Both from Atlanta, BOSCO and Speakerfoxxx have been stoking their own fires for a minute now, working individually over the past several years on LPs, side hustles and DJ tours. Their upcoming collaborative project, Girls In The Yard, shows how the two artists intentionally crossed their wires in order to create a necessary and new type of feminine blaze. Their latest single — a top-to-bottom remix of Missy Elliott's brilliantly subversive "Hot Boyz" — is a peek at how the women are primed to make noise together with reckless abandon, following closely, but not wholly, in the footprints of Elliott herself.

With an assist from New York-based producer REO, Speakerfoxxx melds the revamped "Hot Boyz" with her own rework of the risqué "Oops (Oh My)" by Tweet, which Elliott co-wrote. REO coaxes the track forward with an undulating rhythm that feels like an old-school video game (think Pong or Snake): direct and simple, but simultaneously riveting. In usual fashion, BOSCO floats over the beat with her seductive whisper of a voice, borrowing Elliott's words and somehow making them feel more vulnerable.
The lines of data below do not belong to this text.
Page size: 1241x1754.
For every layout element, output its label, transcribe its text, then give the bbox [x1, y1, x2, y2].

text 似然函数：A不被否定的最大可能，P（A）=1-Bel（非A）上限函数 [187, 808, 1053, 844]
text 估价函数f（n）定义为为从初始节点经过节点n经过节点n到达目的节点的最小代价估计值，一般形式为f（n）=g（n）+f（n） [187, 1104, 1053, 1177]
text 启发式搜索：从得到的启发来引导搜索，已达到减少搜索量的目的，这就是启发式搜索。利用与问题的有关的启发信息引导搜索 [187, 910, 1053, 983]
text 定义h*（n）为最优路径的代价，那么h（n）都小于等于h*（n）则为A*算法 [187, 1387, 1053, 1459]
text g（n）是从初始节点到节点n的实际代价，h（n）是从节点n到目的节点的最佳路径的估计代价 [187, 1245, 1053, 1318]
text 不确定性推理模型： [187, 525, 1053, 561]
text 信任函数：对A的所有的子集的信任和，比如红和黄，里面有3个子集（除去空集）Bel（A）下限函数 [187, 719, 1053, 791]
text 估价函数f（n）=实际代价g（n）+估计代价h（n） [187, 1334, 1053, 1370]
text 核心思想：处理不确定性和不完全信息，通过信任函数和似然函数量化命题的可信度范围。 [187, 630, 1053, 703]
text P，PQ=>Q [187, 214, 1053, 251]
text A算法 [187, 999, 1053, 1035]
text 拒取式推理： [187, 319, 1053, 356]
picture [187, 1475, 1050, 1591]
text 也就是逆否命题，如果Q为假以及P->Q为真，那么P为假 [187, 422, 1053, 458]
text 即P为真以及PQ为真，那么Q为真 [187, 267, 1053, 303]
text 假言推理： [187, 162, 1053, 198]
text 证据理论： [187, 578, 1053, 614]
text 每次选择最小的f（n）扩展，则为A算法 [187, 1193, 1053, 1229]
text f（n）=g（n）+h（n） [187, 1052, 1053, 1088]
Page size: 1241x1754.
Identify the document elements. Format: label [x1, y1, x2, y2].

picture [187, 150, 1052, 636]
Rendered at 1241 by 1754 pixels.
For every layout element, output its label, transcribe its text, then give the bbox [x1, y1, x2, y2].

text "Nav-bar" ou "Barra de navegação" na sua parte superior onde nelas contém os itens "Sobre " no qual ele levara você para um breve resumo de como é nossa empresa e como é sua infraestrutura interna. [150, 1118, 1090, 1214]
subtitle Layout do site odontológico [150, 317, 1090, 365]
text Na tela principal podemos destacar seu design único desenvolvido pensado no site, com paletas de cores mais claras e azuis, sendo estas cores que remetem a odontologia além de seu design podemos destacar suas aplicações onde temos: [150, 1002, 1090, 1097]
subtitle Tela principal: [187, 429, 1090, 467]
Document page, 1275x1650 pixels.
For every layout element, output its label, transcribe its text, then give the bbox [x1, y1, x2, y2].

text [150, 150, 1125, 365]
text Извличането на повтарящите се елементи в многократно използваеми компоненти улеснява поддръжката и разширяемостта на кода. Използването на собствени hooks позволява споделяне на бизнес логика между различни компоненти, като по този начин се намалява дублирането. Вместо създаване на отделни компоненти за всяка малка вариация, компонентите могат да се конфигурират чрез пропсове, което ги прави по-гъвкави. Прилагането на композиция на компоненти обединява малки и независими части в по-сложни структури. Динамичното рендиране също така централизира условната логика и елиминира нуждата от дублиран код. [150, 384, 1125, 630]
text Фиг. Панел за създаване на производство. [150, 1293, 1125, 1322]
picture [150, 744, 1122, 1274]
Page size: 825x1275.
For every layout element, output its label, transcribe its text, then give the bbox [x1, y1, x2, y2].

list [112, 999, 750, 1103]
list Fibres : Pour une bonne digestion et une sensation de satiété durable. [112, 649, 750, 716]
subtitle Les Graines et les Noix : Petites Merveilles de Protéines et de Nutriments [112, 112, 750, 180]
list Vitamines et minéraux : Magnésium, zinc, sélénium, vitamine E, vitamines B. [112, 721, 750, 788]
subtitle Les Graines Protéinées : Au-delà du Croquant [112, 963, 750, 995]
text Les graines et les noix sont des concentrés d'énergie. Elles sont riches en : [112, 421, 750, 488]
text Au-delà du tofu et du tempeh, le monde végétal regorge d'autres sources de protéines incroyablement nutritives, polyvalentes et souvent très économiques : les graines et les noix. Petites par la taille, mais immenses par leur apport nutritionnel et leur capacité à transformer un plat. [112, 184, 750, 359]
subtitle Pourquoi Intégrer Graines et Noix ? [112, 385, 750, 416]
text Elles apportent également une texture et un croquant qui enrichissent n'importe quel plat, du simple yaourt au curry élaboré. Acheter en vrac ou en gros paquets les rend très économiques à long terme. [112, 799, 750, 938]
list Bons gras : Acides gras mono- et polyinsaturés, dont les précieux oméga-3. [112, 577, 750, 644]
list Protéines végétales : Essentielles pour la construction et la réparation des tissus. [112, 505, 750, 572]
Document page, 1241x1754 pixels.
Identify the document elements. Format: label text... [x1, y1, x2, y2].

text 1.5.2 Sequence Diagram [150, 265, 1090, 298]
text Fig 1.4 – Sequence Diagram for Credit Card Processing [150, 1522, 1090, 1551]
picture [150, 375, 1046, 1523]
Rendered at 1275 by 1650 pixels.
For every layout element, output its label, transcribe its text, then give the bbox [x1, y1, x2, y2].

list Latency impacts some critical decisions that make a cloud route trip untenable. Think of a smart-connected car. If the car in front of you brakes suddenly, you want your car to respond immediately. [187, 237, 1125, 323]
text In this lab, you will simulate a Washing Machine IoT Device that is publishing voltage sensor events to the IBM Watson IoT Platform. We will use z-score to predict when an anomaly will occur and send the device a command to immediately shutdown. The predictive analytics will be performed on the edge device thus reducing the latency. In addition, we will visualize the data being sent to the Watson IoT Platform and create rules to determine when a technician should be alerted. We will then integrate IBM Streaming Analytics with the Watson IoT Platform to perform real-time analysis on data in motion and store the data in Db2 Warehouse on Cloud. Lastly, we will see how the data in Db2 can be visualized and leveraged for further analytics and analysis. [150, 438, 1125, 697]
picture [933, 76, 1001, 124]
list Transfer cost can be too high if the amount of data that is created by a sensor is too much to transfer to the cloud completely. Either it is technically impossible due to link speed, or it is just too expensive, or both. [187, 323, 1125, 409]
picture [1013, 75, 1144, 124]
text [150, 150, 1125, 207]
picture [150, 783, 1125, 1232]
The spaciousness of the new production gives Speakerfoxxx room to play Tweet's vocals against BOSCO's, making Elliott's timeless hit feel contemporary and right at home in the current style of modular, off-the-wall R&B. If anything, this track is further proof that this industry, and — let's not front — the world, needs Missy Elliott and her energy in any way, shape or form we can get.

Girls In The Yard is out April 11 via Fool's Gold.